In May 2011 I bought £2,000 worth of units in this fund. As of last Friday it was showing a LOSS of 2.54%.
In contrast, Invesco Perpetual Income fund increased by 4.75% between 5/10/2010 and 5/10/2011. Between 5/10/11 and 5/10/12 it increased by 17.49%. I rest my case!!
I appreciate I may not be comparing like with like exactly but I rather think that before Mr Moore starts saying that buying and holding shows a lack of ideas, he should have performed with at least a percentage INCREASE of some sort over the last 18 months. If his fund has increased in the amount it has invested since 2009 by as much as you say, this presumably is not just down to performance alone but punters like me buying more units. Having read his article I now wish I had not bought his fund.

Reply
wwjd_andy Oct 08th, 2012 at 04:11 PM


The performance graph for Stan Life Inv UK Equity Income Unconstrained makes this fund look like it relies on Beta alone for growth. Coupled with one TN crown, this is advice to ignore and a fund to avoid in my opinion.

Reply
Harry Katz Oct 08th, 2012 at 04:05 PM

Or alternatively a manager with high turnover just has no conviction.

I'll bet this guy is under 40 and has forgotten, (if he ever knew) the real purpose of investment. I guess his trading costs must be sky high, but that’s OK because it doesn’t appear in the TER and punters are none the wiser.

I suppose he thinks that Warren Buffet has been clueless over the last 40 years too.

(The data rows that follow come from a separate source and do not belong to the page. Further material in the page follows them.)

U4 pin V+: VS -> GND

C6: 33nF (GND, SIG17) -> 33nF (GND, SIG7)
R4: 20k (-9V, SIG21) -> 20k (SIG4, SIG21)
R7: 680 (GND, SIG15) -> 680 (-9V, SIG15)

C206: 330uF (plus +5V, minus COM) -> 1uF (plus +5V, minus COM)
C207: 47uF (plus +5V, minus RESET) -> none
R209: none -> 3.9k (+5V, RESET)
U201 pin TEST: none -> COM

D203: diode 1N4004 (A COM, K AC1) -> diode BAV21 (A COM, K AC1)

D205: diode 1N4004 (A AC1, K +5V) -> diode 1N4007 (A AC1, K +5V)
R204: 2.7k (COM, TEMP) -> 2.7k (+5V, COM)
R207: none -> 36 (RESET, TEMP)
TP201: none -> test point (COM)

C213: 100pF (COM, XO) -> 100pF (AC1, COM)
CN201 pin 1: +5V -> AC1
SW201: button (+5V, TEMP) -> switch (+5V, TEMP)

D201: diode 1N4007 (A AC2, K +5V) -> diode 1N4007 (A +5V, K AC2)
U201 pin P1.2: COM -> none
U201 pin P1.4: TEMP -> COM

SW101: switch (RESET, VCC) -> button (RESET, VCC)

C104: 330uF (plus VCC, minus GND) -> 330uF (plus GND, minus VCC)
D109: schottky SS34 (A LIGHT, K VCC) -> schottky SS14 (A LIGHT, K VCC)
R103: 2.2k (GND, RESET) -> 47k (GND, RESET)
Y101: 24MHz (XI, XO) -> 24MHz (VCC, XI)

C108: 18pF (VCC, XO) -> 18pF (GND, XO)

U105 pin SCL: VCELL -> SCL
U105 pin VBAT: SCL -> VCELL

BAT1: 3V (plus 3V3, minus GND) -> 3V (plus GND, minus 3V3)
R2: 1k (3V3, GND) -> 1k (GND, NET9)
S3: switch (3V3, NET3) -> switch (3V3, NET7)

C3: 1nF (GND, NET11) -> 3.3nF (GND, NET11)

What a Wally! He should put his brain in gear before he makes these ill-considered pronouncements. Anyway thank you – I now have an additional positive reason to avoid any fund managed by him.

Reply
George Kirrin Oct 08th, 2012 at 01:36 PM

I do not necessarily agree.

Low turnover could also be a sign of a manager who buys wiselj, holds wisely (because reinvestment opportunities are not as compelling yet) and sells wisely.

Reply
Theo Oct 08th, 2012 at 12:43 PM

It was very amusing to read More's comments. For me, high turnover is the unmistakeable sign of a manager who is blindly jumping from one share to another desperately searching for one that will change his luck.

The proof of the pudding is in Moore's results. Very high TER, 3 yrs of under performance in the last 5, trailing the sector over 5 years and only weak over performance over 3 yrs with one TN crown in the end.

I hope Moore will write again here, we need a little amusement now and then.

Reply
Roddi Oct 08th, 2012 at 12:58 PM

You might want to do a little reseach Theo, and then you'll see Moore didn't take over until Jan 2009. Since then, the fund is one of the top performers in the sector. A very lazy criticism, and one I'm bored of reading time and time again.

Reply
Theo Oct 08th, 2012 at 04:30 PM

Roddi, You do not have to read what I write.

Reply
Philip Brown Oct 08th, 2012 at 11:54 AM

Good returns from this fund, but usually you should avoid managers with an excess of testosterone.

Reply
John Clark Oct 08th, 2012 at 10:16 AM

Could it be that Mr Moore's fund high TER of 1.91% has something to do with his high turnover?